By Sharanya Gopinathan
Every time you get complacent and start to believe that the world is becoming a better place for women, you find some new statistics that remind you just how far we have to go.
An international survey conducted by Harris Poll, and commissioned by the NGO CARE, which works in poverty alleviation and campaigns against various social injustices, revealed some alarming results on International Women’s Day. The poll surveyed 9,400 adults in Australia, Ecuador, Egypt, India, South Africa, the US, the U.K. and Vietnam about different aspects of workplace sexual harassment and found that people have extremely bizarre ideas about it.
First of all, the poll found that 32 percent of women and 21 percent of men have experienced some form of workplace sexual harassment or assault.

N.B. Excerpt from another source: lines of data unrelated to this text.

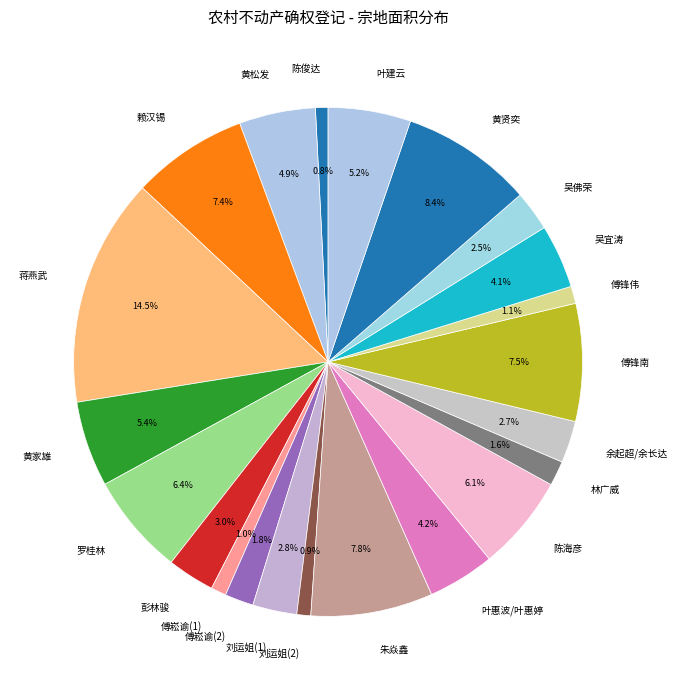

Which has a higher value, 刘运姐(2) or 蒋燕武?

蒋燕武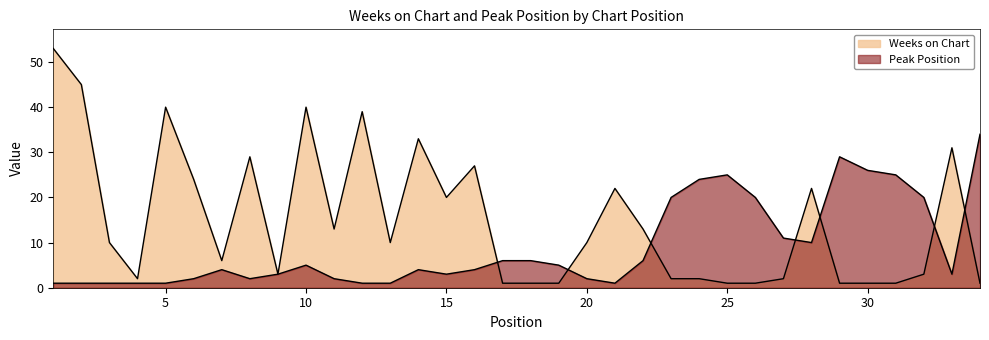

In Weeks on Chart, how many points are higher than both neighbors (excluding endpoints)?

9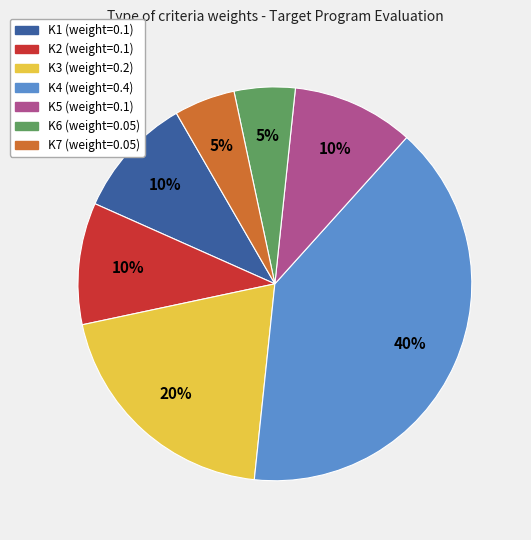

Does any single category account for the majority?

No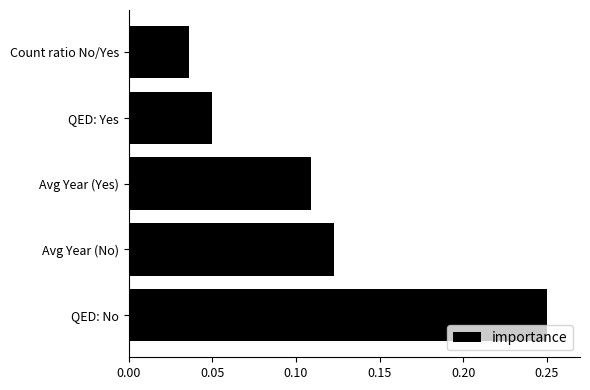

What is the sum of the values at QED: Yes and QED: No?

0.3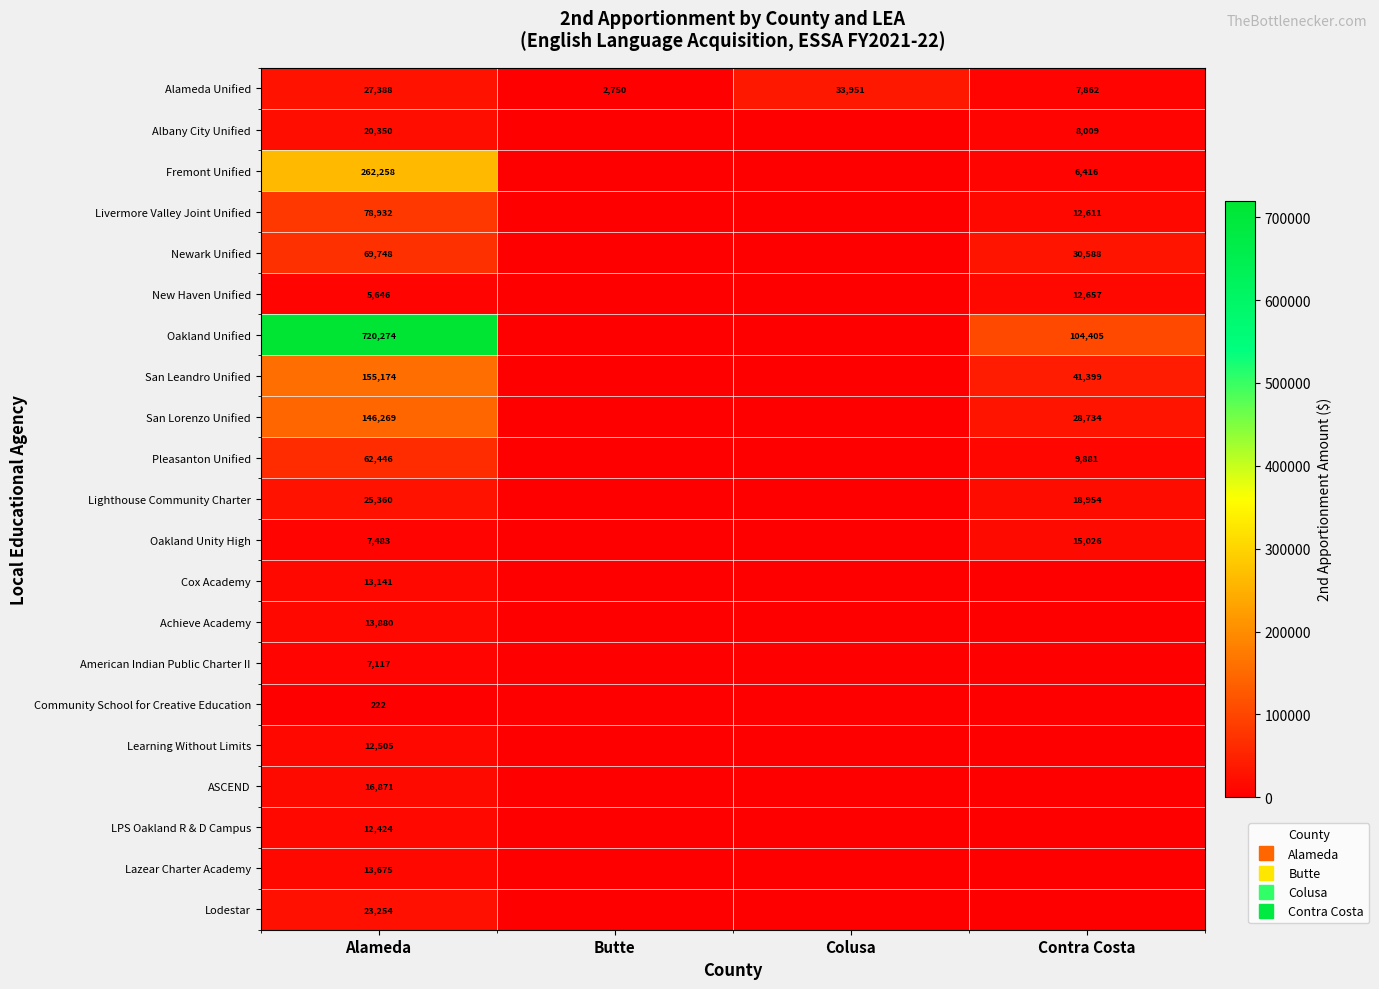

The value of Lazear Charter Academy at Butte is 5357. True or false?

False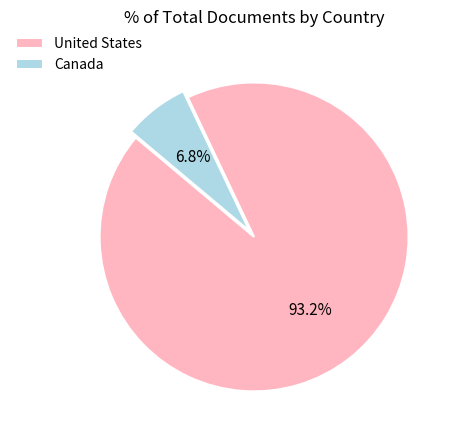

The Canada slice represents 7% of the pie. True or false?

True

Here’s where it gets really crazy though. 23 percent of men, that is, nearly one in four men, believe that it’s “sometimes or always acceptable for an employer to expect sex from an employee”. That’s right. These aren’t people arguing over the niggling details of what constitutes workplace sexual harassment. A quarter of the sample polled actually believes that sexual harassment is, in fact, acceptable between a boss and employee.
Isn’t it alarming to think that nearly a quarter of the people we work and live with in the world believe that your boss is pretty much justified in expecting sex from you?
It gets even better for those working in India, by the way. One-third (33 percent) of Indians also said that they thought it was sometimes or always acceptable to catcall or whistle at a colleague in the workplace.
Back in April 2017, I called David Schwimmer’s set of six anti-sexual harassment PSAs “kuchh bhi” because I thought they aimed at such low-hanging fruit, and was disappointed that Schwimmer was addressing such basic, rudimentary and (to me) obvious instances of sexual harassment that I assumed the world already knew about then. I thought it was laughable that people in this day and age needed to be taught that a boss trying to kiss his secretary was inappropriate, but clearly, I stand corrected now. Schwimmer had the right idea when he made those elementary videos. Clearly, we have a longer way to go than I had imagined.